A: The simplicity of using the multiple of median block size over a look back range was very attractive to us. Some of those flexcap proposals allow the block size to momentarily surge in response to high demand. We believe this is a mistake. The network cannot magically conjure up additional capacity in response to surges in demand. We believe the proper mechanism to address surges in demand is to prepare for it using higher multiples that allows network participants to invest around it well ahead of time.
Q: What about other consensus rules that are currently directly derived from maximum block size such as maximum signature operations per block and maximum standard transaction signature operations? How does this proposal affect those consensus rules with respect to current rules?

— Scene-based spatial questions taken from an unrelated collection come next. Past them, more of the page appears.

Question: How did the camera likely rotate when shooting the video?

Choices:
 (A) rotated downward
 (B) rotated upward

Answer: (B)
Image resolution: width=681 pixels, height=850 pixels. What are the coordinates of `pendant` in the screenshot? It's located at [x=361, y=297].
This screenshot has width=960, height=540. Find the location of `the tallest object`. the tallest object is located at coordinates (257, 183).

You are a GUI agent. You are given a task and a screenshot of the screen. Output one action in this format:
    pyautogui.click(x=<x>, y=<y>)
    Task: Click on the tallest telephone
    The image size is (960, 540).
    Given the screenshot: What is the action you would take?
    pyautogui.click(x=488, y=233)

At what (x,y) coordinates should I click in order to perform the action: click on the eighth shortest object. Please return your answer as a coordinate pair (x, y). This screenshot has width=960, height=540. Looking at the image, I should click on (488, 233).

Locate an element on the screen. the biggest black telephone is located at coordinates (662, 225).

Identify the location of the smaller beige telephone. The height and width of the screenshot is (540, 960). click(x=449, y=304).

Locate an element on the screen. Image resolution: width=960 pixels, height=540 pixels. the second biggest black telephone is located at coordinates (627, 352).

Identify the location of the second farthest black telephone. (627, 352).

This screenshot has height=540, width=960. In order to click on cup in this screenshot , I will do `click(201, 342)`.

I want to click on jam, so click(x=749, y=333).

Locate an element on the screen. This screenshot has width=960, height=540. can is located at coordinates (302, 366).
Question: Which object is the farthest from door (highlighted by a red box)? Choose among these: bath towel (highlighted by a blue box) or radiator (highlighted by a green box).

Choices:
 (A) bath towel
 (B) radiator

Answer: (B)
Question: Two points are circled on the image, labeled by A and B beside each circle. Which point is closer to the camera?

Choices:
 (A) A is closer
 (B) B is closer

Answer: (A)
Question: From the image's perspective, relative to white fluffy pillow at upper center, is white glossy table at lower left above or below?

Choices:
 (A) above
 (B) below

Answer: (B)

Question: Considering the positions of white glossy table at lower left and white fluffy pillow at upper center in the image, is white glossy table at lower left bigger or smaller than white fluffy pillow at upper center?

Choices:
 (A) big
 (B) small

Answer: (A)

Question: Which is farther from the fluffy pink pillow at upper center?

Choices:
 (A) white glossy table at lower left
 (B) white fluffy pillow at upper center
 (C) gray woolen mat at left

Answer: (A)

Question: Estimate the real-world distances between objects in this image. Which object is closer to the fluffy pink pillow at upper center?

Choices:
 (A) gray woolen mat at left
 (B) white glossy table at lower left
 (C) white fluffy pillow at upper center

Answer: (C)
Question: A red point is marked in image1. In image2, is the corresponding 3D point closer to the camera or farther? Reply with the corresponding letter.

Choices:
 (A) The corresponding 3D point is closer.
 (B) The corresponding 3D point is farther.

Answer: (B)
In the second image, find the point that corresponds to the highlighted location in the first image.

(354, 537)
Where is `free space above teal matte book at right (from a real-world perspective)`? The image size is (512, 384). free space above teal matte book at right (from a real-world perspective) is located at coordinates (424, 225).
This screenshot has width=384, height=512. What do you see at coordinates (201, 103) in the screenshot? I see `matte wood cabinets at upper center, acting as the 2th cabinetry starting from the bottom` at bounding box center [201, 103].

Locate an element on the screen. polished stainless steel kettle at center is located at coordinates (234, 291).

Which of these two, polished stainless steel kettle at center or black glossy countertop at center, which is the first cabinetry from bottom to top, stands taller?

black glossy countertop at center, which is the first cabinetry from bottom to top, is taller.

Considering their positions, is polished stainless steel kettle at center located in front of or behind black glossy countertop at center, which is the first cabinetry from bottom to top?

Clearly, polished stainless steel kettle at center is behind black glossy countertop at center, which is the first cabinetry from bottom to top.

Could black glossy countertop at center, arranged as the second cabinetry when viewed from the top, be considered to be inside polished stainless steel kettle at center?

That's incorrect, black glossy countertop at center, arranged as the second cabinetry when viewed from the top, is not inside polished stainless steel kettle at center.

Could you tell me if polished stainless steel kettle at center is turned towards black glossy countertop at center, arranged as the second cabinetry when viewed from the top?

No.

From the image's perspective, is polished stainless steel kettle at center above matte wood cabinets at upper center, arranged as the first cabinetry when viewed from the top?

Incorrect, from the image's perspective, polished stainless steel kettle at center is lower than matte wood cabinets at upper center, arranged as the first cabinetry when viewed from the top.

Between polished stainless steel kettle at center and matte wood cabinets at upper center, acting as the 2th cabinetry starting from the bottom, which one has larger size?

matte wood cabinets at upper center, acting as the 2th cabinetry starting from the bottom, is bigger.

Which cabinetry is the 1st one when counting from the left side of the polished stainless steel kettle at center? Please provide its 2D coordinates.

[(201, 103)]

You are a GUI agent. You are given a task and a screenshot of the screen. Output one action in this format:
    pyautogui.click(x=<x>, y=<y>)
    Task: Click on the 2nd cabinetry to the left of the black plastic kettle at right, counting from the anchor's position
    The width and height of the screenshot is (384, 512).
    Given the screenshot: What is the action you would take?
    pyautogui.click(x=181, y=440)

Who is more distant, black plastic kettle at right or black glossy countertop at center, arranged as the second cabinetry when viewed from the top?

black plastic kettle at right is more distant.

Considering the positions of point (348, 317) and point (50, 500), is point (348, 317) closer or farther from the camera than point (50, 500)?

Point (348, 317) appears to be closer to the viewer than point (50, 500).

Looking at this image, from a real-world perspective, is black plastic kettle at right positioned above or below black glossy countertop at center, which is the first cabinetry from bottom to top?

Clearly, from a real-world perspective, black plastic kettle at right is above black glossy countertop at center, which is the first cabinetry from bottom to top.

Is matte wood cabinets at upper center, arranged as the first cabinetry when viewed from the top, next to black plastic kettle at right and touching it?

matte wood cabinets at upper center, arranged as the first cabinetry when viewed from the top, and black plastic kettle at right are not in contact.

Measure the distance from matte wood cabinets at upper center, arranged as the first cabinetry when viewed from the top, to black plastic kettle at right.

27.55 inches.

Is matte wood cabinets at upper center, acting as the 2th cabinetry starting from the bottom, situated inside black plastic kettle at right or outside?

A: It doesn’t. This proposal does not address other block limitations because we believe they should have independent limits. It can be debated whether they should have an adaptive limit mechanism as well.
Q: What if an extraordinarily pressing need to increase blocksize was in place that cannot be adequately addressed by simply mining full blocks that raises maxblocksize every 45 days?
A: Just like status quo, an extraordinary situation can be addressed by a hard fork. Given the relative ease to do it via adaptive blocksize versus a hardfork that can raise controversy, though, we expect almost all needs to not require a hardfork.
Q: Is this proposal compatible with various propose UTXO commitment / fast sync schemes that aim to enable syncing fully verifying nodes without downloading all historical blocks, such as [[https://github.com/tomasvdw/bips/blob/master/BIP-UtxoCommitBucket.mediawiki|this]] ?
A: This proposal adds additional requirements for any fast-sync schemes: in additional to hash of the UTXO, blocksizes need to be committed and verified as well. Fast-syncing clients should download blocksize commitments and use them to determine consensus maximum blocksize limit for new blocks.